Alternatively, Pfizer argued that if the Court did not decide its petition before 25th September, Pfizer requested that 'the Court grant the petition and vacate the judgment of the Federal Circuit' to clear the path for future relitigation of the issues between the parties. Id. at *17. Such action by the Court would eliminate the collateral estoppel effect of the Federal Circuit's decision.
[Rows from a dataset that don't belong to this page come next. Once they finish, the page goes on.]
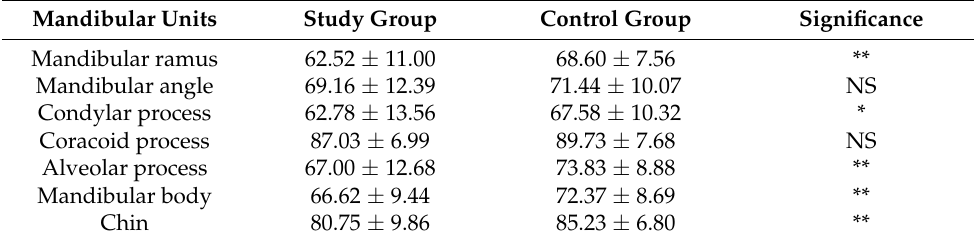
Table 1. Matching percentages of the mandibular functional units.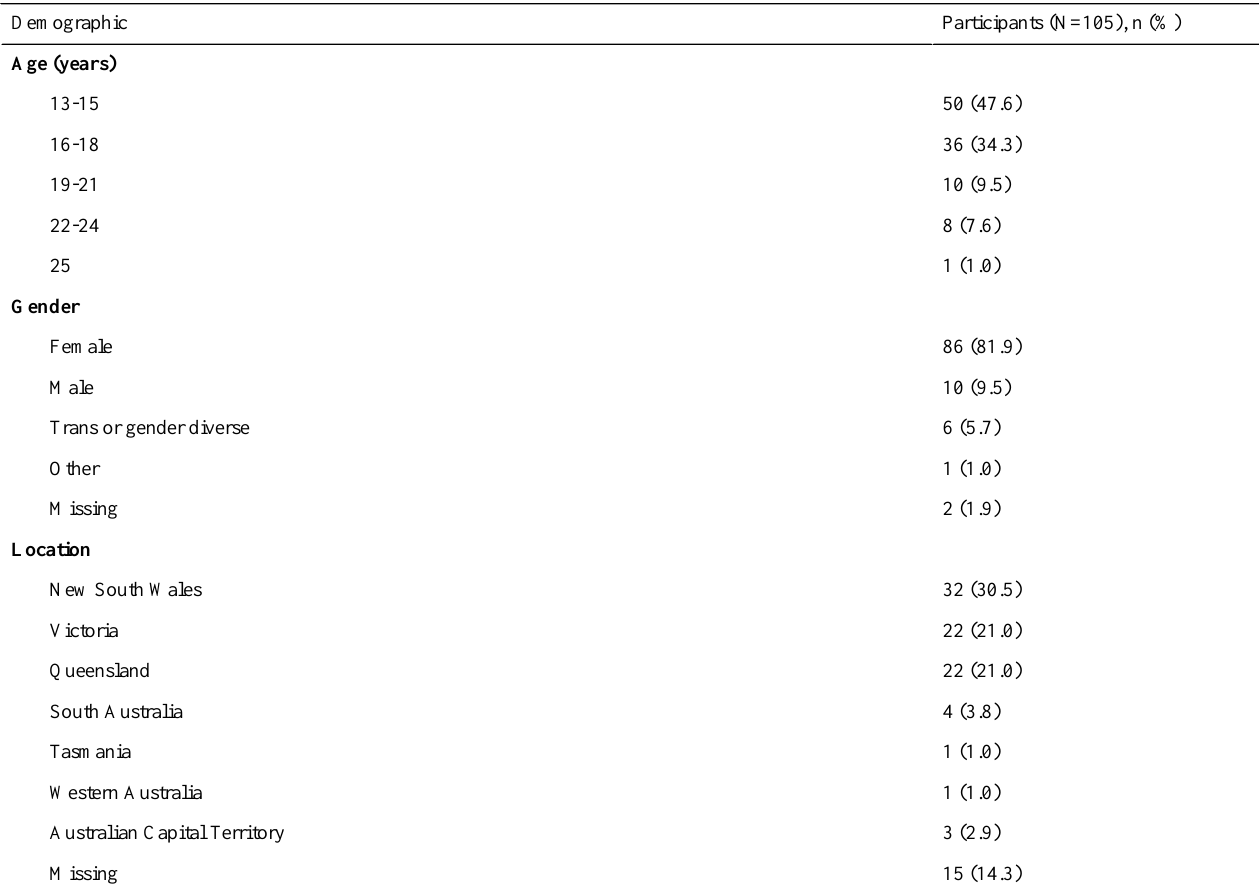
Table 1. Participant demographics and response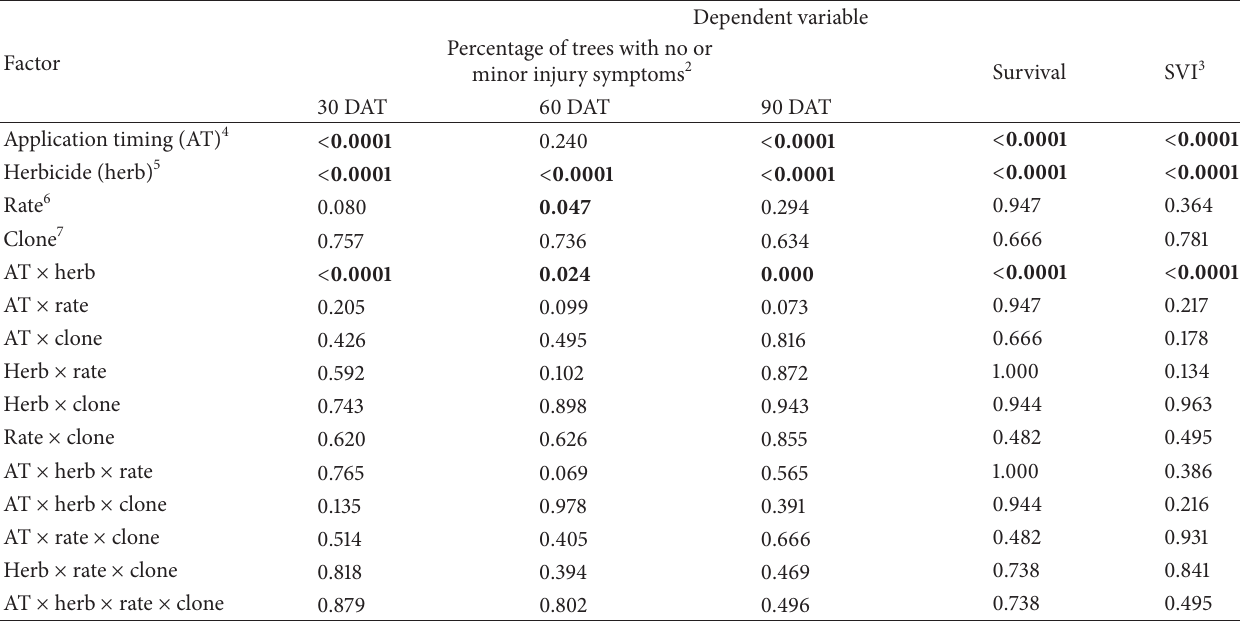
Table 4: ANOVA/ANCOVA 1 𝑃 values for the percentage of Eucalyptus urograndis trees showing no or minor injury symptoms at 30, 60, and 90 days after treatment (DAT), for survival and stem volume index (SVI) at the end of the first growing season, and for five herbicides applied at two rates and two application timings over newly planted rooted cuttings of two E. urograndis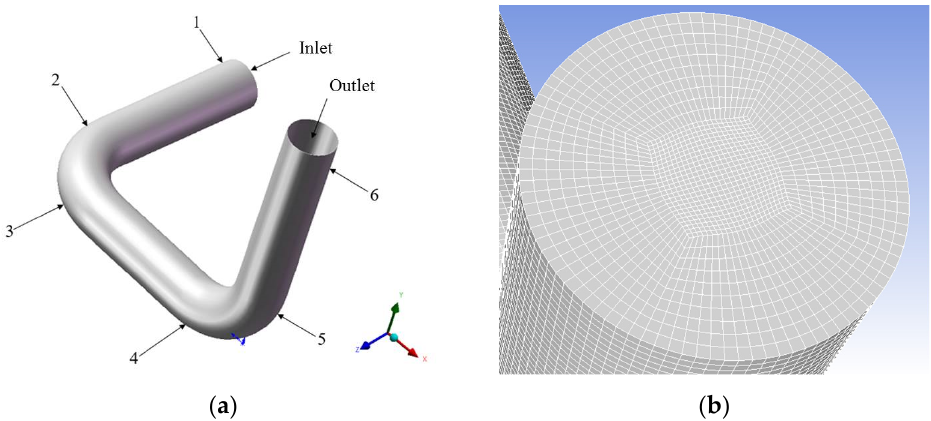
Figure 1. ( a ) The geometry of three-dimensional circular pipe in which the nanofluids flow under a uniform magnetic field. 1 is inlet and 6 is outlet, 2, 3, 4, and 5 are the faces in the pipe. ( b ) Grid distribution on the outlet.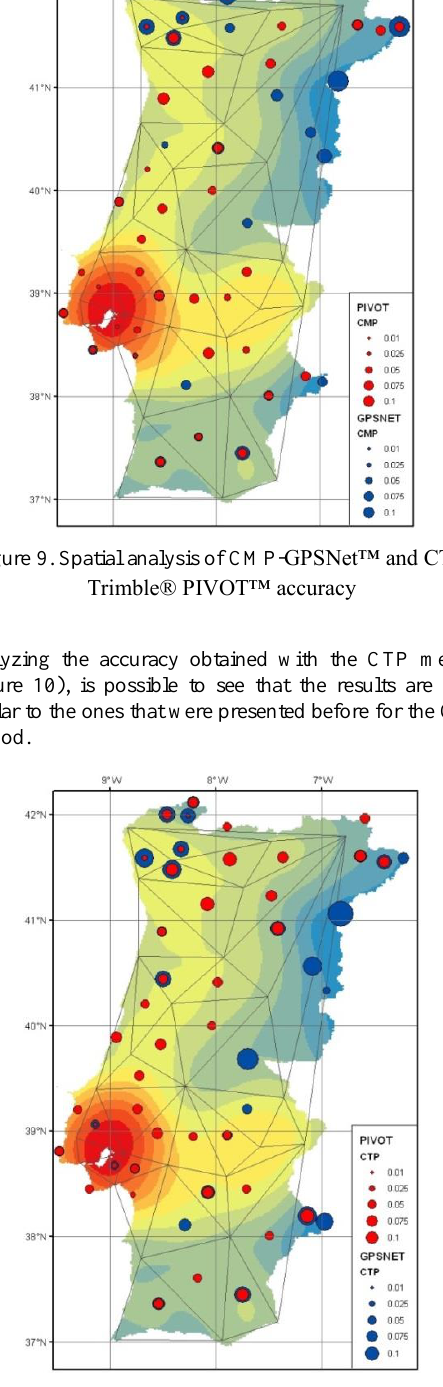
Figure 10. Spatial analysis of CMP-GPSNet™ and CTP- Trimble® PIVOT™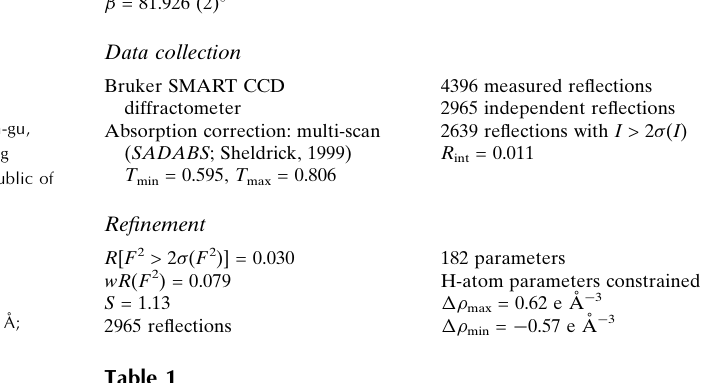
Hydrogen-bond geometry (A˚ , (cid:2) ). Cg is the centroid of the C2–C7 benzene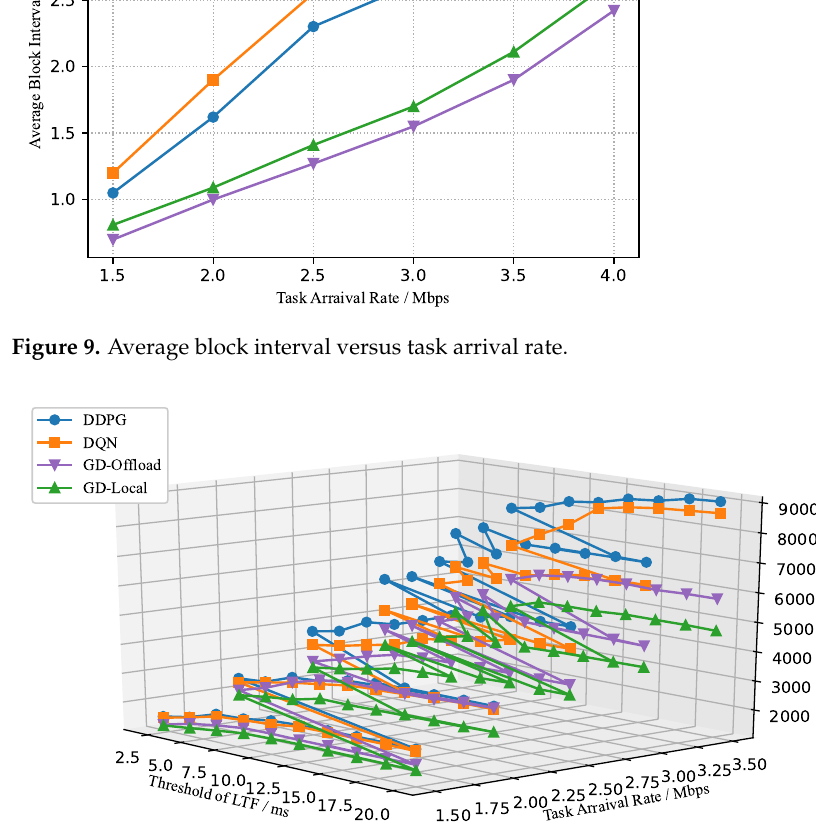
Figure 10. Average reward versus threshold of LTF and task arrival rate.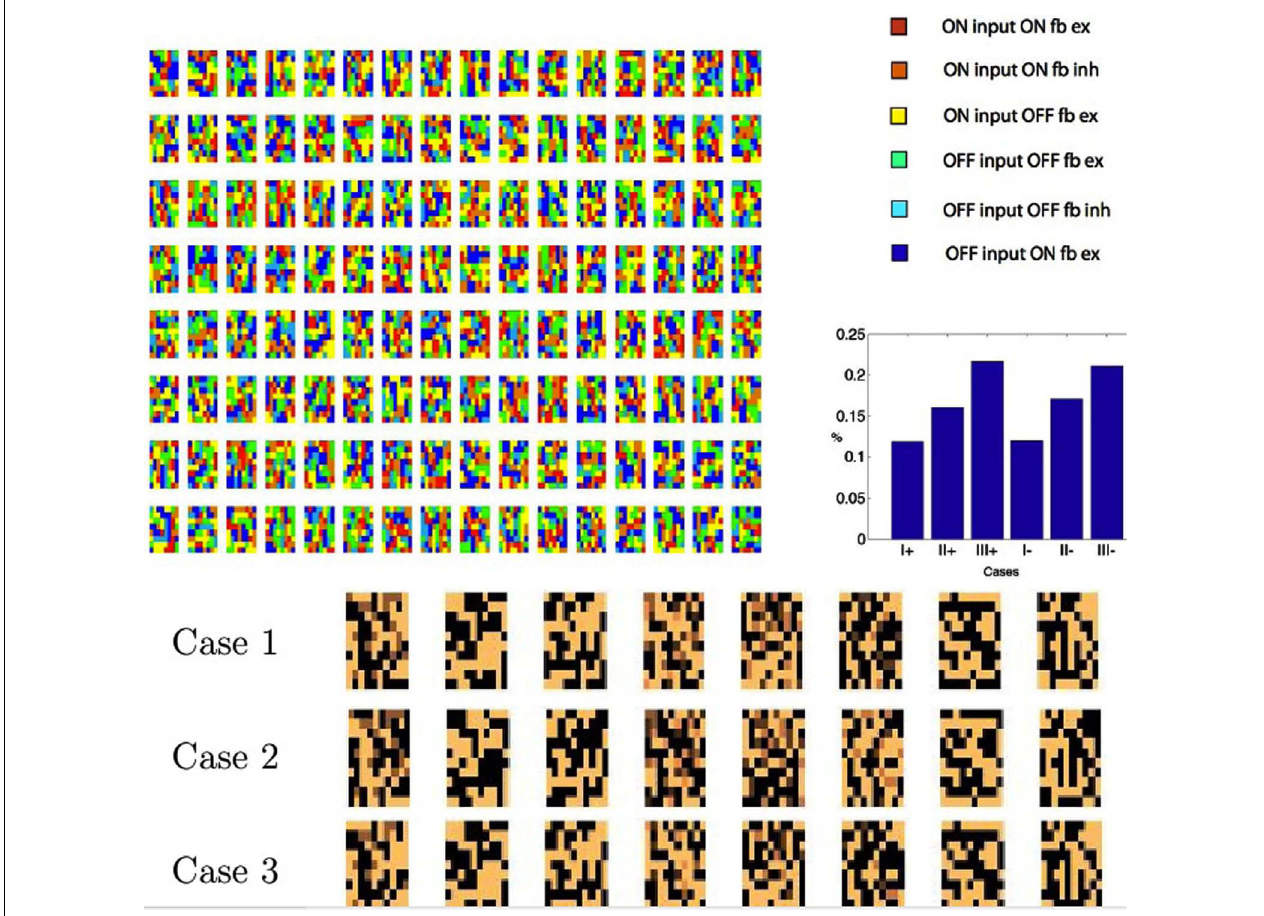
The colors show that all six cases are realized.Top right: a histogram of the frequency of usage of the different cases. Bottom: a small segment of 32 applications of learning shows the beginnings of synapse learning. 10 × 10 maps of the combined connection strengths to the LGN cells are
On 14th June, 2007, in light of the Federal Circuit decision, Pfizer filed a letter with the FDA seeking to have the '303 patent delisted from the Orange Book. In a Supplemental Brief, Pfizer reiterated its arguments set forth in its petition and maintained that the delisting of the '303 patent would not moot the case as it could seek to have the '303 patent relisted if a decision was rendered prior to 25th September, 2007. Pfizer v Apotex, 2007 WL 1812496 at *1–*2 (21st June, 2007) (Supplemental Brief in Support of Petition for a Writ of Certiorari).

CONCLUSION

The Federal Circuit's decision in Pfizer v Apotex raised important questions as to the current standard of obviousness under 35 USC § 103. As pointed out in the various amicus briefs, there are policy arguments in both directions. In view of the Federal Circuit's decision as well as the US Supreme Court's subsequent decision in KSR, it is likely that more obviousness arguments will be raised. It, however, remains to be seen how courts will apply these decisions in analysing the law of obviousness. Stay tuned.

References

Notes

1. See The Patent Prospector, 15th June, 2007, p. 2, quoting Hal Wegner, 'Post-KSR Chemical Obviousness in Light of Pfizer v Apotex', at http://www.patenthawk.com/blog/2007/06/chemical_obviousness_1.html.
2. Claims 1–3 of the '303 patent appear below 1. The besylate salt of amlodipine. 2. A pharmaceutical composition comprising an antihypertensive, antiischaemic or angina — alleviating effective amount of the besylate salt of amlodipine as claimed in claim one together with a pharmaceutically acceptable diluent or carrier. 3. A tablet formulation comprising an anti-hypertensive, antiischaemic or angina — alleviating effective amount of the besylate salt of amlodipine as claimed in claim one in admixture with excipients.
3. Judge Rosenbaum of the US District Court for the Northern District of Illinois issued an oral bench ruling and did not issue a written decision. Of note, the Federal Circuit stated that '[w]hile oral bench rulings are certainly authorized, they may be ill-advised in a case of this complexity'. Pfizer v Apotex, 480 F.3d at 1357, n. 4.
4. The court noted that 'Besylate is referred to in the art interchangeably as benzene sulphonate, benzenesulphonate or benzene sulfonate'. Pfizer v Apotex, 480 F.3d at 1353, n. 1.
5. The '909 patent claims certain dihydropyridine compounds and their pharmaceutically acceptable salts. More specifically, '[t]he '909 patent discloses that the pharmaceutically acceptable salts of amlodipine "are those formed from acids which form from non-toxic acid addition salts containing pharmaceutically acceptable anions such as hydrochloride, hydrobromide, sulphate...maleate...and gluconate salts," and that the preferred salt is maleate'. Pfizer v Apotex, 480 F.3d at 1353.
6. Subsequent to the Federal Circuit's decision in Pfizer v Apotex, the court of appeals reversed the district court judgments in Pfizer v Mylan and Pfizer v Synthon.